Sull’altare delle politiche di distribuzione e rating è sacrificato il sangue, che è poco se non nullo anche quando dovrebbe scorrere quasi copioso, ma si compensa con la forza dei comprimari che tessono l’arazzo di queste Gotham Chronicles pure nel momento in cui sono presenze spostate ai margini, come il Pinguino di un Colin Farrell irriconoscibile sotto il trucco, che fa da mastice lì dove è chiamato in causa.
La Catwoman di una azzeccatissima Zoë Kravitz è invece perfetta nel bilanciare a livello di icona generazionale Pattinson, così come controcampo felino e affilato della tensione ormonale che spinge il ragazzo-Bruce nei suoi confronti (bellissime le pur brevi sequenze dei due in moto).

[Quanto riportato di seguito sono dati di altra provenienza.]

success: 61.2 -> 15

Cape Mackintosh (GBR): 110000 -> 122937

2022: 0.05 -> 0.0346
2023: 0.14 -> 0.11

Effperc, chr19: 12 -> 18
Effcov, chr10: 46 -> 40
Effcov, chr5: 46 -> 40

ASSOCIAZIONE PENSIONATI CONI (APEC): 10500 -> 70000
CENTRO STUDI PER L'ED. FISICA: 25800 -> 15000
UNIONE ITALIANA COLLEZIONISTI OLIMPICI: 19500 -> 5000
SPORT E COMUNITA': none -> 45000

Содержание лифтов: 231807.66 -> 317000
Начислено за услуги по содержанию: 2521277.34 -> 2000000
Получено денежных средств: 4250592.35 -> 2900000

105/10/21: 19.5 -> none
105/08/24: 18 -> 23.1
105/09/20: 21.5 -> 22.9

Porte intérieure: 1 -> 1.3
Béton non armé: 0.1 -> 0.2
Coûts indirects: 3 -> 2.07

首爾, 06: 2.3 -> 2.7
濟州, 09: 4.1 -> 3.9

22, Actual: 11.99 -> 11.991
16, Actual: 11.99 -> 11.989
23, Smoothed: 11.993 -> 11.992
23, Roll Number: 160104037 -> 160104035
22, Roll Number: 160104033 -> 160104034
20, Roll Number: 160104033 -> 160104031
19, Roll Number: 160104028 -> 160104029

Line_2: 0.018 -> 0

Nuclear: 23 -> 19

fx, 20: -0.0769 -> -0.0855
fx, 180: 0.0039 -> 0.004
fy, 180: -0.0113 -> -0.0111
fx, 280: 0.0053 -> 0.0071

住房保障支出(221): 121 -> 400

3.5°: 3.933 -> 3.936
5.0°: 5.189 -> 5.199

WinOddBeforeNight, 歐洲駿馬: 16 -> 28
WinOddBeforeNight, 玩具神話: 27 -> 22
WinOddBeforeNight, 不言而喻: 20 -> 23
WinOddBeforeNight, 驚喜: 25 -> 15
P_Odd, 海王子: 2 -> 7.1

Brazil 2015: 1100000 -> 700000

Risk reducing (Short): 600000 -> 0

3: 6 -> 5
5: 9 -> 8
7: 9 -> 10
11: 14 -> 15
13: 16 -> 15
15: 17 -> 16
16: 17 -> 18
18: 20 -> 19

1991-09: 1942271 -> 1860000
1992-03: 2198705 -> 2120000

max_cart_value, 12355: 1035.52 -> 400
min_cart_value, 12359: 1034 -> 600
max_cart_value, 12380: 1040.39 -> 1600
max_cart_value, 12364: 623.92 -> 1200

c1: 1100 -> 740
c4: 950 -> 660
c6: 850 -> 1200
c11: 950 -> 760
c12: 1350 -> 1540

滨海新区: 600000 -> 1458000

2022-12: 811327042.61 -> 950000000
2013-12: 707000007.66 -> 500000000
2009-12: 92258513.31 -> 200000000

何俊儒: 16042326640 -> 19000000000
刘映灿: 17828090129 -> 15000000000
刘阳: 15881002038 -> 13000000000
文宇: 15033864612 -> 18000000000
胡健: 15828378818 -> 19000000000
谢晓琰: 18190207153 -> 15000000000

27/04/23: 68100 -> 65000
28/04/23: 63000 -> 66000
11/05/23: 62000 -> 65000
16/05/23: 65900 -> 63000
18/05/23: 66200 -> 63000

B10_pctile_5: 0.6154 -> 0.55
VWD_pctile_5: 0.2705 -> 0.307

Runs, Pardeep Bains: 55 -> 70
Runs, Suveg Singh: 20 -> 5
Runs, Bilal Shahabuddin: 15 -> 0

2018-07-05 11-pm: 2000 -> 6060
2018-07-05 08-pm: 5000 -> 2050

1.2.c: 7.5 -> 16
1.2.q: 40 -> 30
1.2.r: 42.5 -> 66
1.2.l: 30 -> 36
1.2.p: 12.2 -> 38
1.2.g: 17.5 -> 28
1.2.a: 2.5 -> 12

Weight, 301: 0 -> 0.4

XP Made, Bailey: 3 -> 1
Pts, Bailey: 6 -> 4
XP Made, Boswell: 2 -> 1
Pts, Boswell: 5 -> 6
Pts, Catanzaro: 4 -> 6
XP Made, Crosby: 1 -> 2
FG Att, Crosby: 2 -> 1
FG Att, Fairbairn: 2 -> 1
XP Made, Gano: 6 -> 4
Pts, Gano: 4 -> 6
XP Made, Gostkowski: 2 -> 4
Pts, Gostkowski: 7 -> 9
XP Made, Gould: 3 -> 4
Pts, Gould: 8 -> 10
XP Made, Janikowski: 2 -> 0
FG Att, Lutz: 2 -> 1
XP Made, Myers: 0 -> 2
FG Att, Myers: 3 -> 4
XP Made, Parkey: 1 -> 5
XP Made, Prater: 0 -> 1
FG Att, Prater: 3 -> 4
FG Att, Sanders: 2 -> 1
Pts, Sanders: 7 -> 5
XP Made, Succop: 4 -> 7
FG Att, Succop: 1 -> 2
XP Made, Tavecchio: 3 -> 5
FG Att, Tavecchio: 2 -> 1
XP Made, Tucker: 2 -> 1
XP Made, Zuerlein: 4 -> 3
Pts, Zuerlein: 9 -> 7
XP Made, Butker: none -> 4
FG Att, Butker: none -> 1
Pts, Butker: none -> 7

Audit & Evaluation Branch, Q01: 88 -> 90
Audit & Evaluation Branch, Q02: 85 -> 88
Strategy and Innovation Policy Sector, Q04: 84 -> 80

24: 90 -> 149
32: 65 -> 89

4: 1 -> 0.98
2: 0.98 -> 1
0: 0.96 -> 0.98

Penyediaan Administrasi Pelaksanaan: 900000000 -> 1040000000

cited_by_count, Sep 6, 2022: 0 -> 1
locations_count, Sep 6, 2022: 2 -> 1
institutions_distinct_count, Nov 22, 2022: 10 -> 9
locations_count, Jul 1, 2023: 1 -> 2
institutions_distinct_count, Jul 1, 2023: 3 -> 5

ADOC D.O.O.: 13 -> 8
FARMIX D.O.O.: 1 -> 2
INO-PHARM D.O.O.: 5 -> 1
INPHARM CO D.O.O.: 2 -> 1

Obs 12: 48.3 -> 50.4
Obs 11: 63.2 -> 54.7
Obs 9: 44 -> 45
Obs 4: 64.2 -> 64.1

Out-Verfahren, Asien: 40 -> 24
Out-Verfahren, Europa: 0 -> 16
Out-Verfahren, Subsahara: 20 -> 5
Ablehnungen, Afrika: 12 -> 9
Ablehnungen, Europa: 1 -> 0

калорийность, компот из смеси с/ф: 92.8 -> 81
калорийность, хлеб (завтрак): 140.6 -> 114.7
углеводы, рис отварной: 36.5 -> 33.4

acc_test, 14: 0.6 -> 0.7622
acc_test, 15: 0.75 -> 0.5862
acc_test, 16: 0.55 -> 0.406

A spiccare sono però anche gli strappi esagitati dell’Enigmista di un Paul Dano folle, primordiale, radicato nelle tensioni della contemporaneità mentre è accompagnato dalla gigantesca ombra di un mefistofelico John Turturro nei panni di Carmine Falcone, performance senza alcun dubbio tra le migliori del film.
Matt Reeves, che di turning point se ne intende sin da quando arrivò nei cinema con Cloverfield, riscrive e re-immagina un percorso alternativo per il suo The Batman dalla statura dolente e convinto di non poter essere altro oltre a questo, perso nei labirinti dei propri tormenti mentali e impossibilitato a farsi portatore di una luce, di una speranza per quella città che lo addita come problema e non soluzione. Un’opera ricca e ostinata nella sua volontà di tracciare una linea netta, da vedere e rivedere, densa di suggestioni, scorci e sequenze già destinate a fare la storia dell’Uomo Pipistrello sul grande schermo.